Mengantar Anak Menjadi Santri

Opini10 Dilihat
Ahmad Muhajir, PhD. Foto: dok.pribadi
Oleh: Ahmad Muhajir, PhD

Tiga puluh tiga tahun lalu, saya diantar oleh orang tua untuk mondok di sebuah pesantren. Hari ini, giliran saya yang mengantar anak sendiri ke pondok pesantren. Meski tempat dan masanya berbeda, tradisi keluarga untuk mengirim anak menjadi santri terus kami lanjutkan.

Anak kami adalah laki-laki. Sejak beberapa tahun terakhir, kami telah meniatkan bahwa selepas pendidikan dasar, ia akan melanjutkan ke pesantren. Ini bukan keputusan mendadak, melainkan harapan yang sejak awal kami komunikasikan kepadanya dengan perlahan namun pasti. Seandainya ia perempuan pun, kemungkinan besar langkahnya tetap kami arahkan ke jalan yang sama: menjadi santri.

Saya dan istri sama-sama pernah merasakan kehidupan pesantren. Sekitar tiga dekade lalu, kami menjalani masa-masa itu di tempat berbeda. Maka ketika niat itu saya sampaikan, istri langsung menyetujuinya tanpa ragu. Kami sama-sama tahu, pesantren bukan hanya tempat belajar agama, tapi juga ruang penting bagi pembentukan karakter, kedisiplinan, dan kemandirian.

Daftar Tugas
a) Menurut teks "Mengantar Anak Menjadi Santri" di atas, pesantren bukan hanya tempat belajar agama. Sebutkan semua hal yang disebut teks itu sebagai bidang pesantren menjadi ruang penting.
b) Jawablah pertanyaan berikut berdasarkan teks "Mengantar Anak Menjadi Santri" di atas.
(i) Berapa tahun lalu penulis diantar orang tuanya untuk mondok di pesantren?
(ii) Apa jenis kelamin anak penulis?
(iii) Bagaimana tanggapan istri penulis ketika niat itu disampaikan kepadanya?
c) Salin tanpa perubahan seluruh bagian teks "Mengantar Anak Menjadi Santri" di atas, mulai dari "Mengantar Anak Menjadi" sampai ke "sama: menjadi santri.".

Data
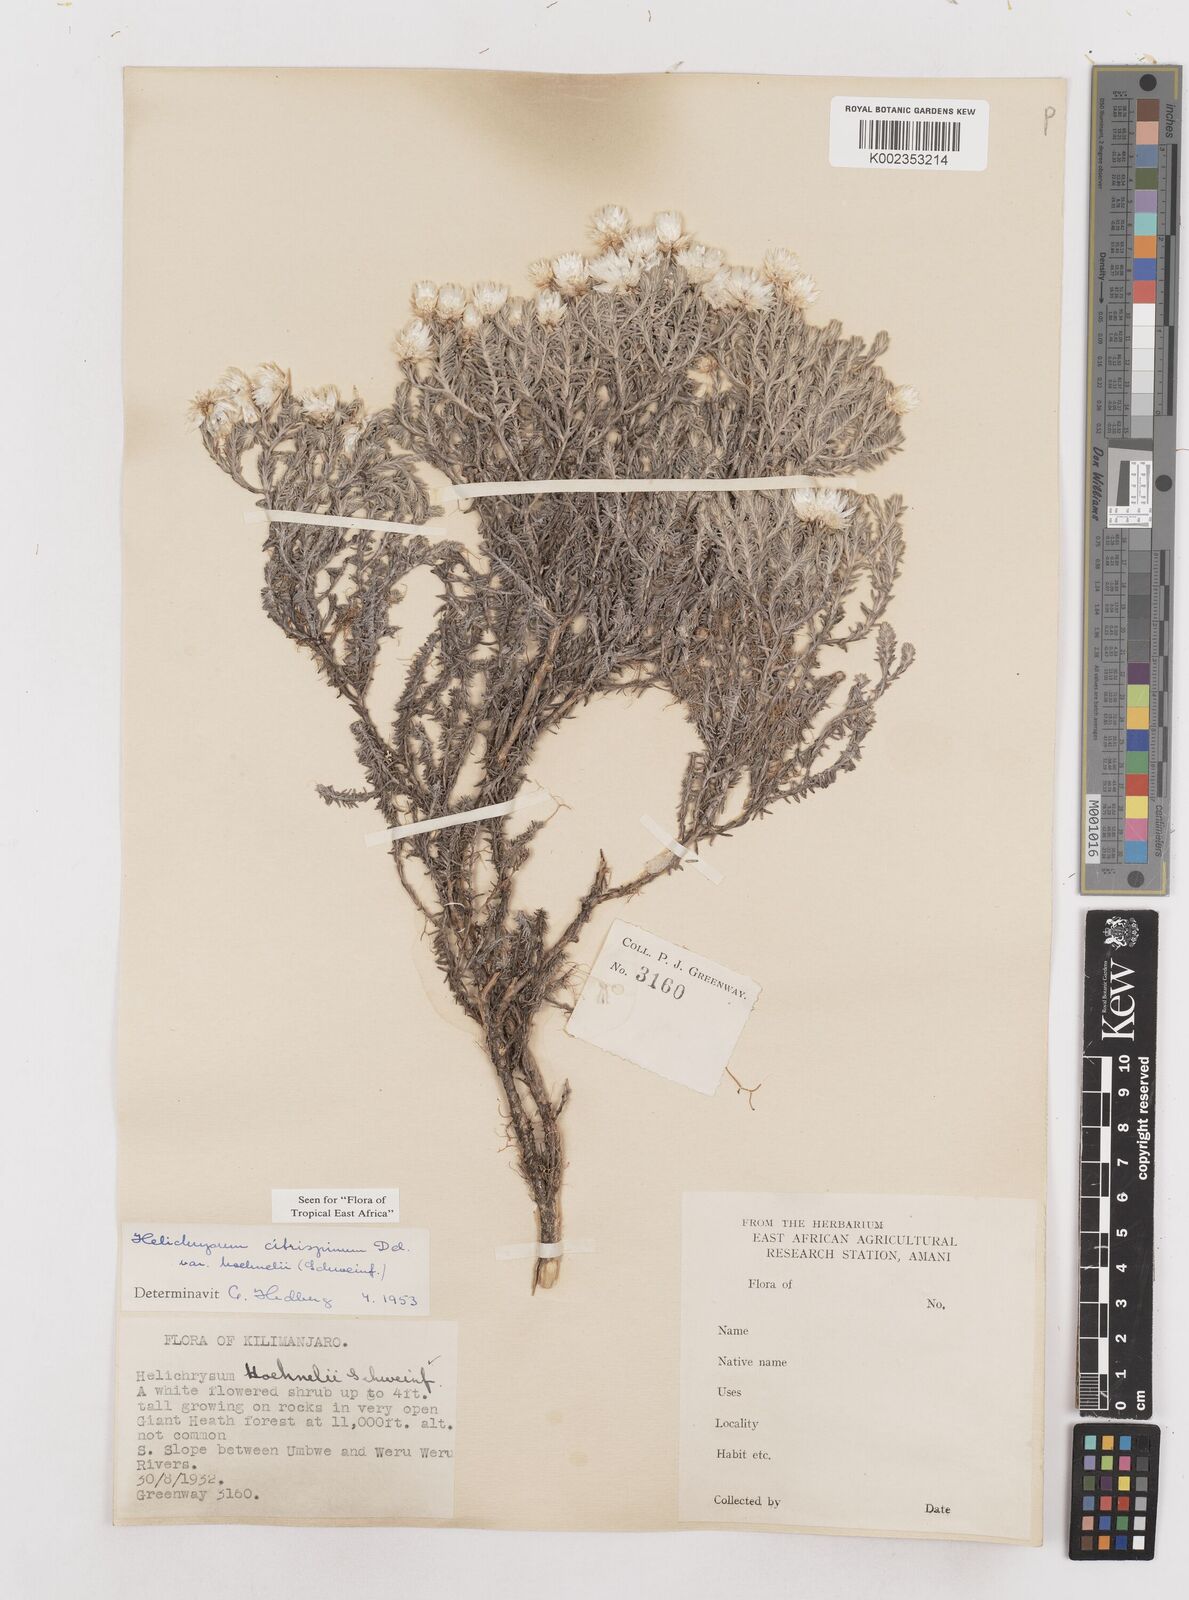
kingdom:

Jawaban Tugas
a) Pembentukan karakter, kedisiplinan, dan kemandirian.

b)
(i) Tiga puluh tiga tahun lalu.
(ii) Anak penulis laki-laki.
(iii) Istri penulis langsung menyetujuinya tanpa ragu.

c)
Mengantar Anak Menjadi Santri

Opini10 Dilihat
Ahmad Muhajir, PhD. Foto: dok.pribadi
Oleh: Ahmad Muhajir, PhD

Tiga puluh tiga tahun lalu, saya diantar oleh orang tua untuk mondok di sebuah pesantren. Hari ini, giliran saya yang mengantar anak sendiri ke pondok pesantren. Meski tempat dan masanya berbeda, tradisi keluarga untuk mengirim anak menjadi santri terus kami lanjutkan.

Anak kami adalah laki-laki. Sejak beberapa tahun terakhir, kami telah meniatkan bahwa selepas pendidikan dasar, ia akan melanjutkan ke pesantren. Ini bukan keputusan mendadak, melainkan harapan yang sejak awal kami komunikasikan kepadanya dengan perlahan namun pasti. Seandainya ia perempuan pun, kemungkinan besar langkahnya tetap kami arahkan ke jalan yang sama: menjadi santri.